In Peter's sermon, Peter confronts his audience with the truth. "You crucified him and killed him by the hand of the wicked". Peter is telling the truth straight out: "You killed him". The Acts of the Apostles says, "When they heard this, it struck them right in the heart and they asked, Brothers, what must we do to be saved?" The Holy Father John Paul II says in this encyclical how the Holy Spirit is at work. First he gives insight into his own guilt and remorse. Only through the Holy Spirit can we get repentance. Therefore, the exposure by the Holy Spirit is very different from what is happening in our world. It is not a revelation to expose, but to give repentance, joy and freedom.
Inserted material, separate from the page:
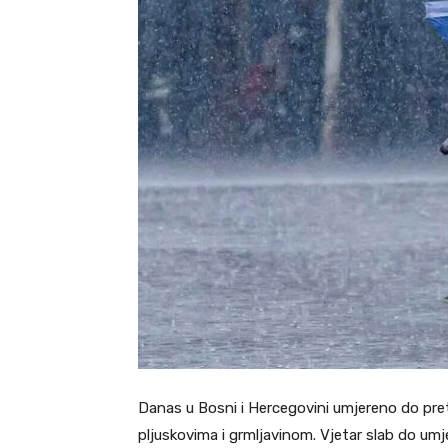
Danas u Bosni i Hercegovini umjereno do pret
pljuskovima i grmljavinom. Vjetar slab do um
Only the Holy Spirit can do this, and he does it by awakening our consciences. The conscience that reminds us of what is bad and what is good becomes a place of repentance. The Holy Spirit does not accuse, he not only convicts, but gives comfort and forgiveness, the assurance of mercy. It is not for nothing that Jesus speaks of the great, intense joy about repentance: "More joy in heaven over a sinner who repents than over 99 who do not need to repent". That's the difference: the world convicts by accusing. Just as the devil does in Revelation to John. "Day and night he accuses" (Rev 12:10). The Holy Spirit transfers from sin to the joy of forgiveness. He puts our sins in the light of truth to show us the truth of mercy and forgiveness. We are still on the way, our pilgrimage is not over yet. We have not yet been introduced to all truth, not yet all sin has been revealed, not yet all righteousness has been realized. But where conversion has already begun, there the joy of the Holy Spirit shines.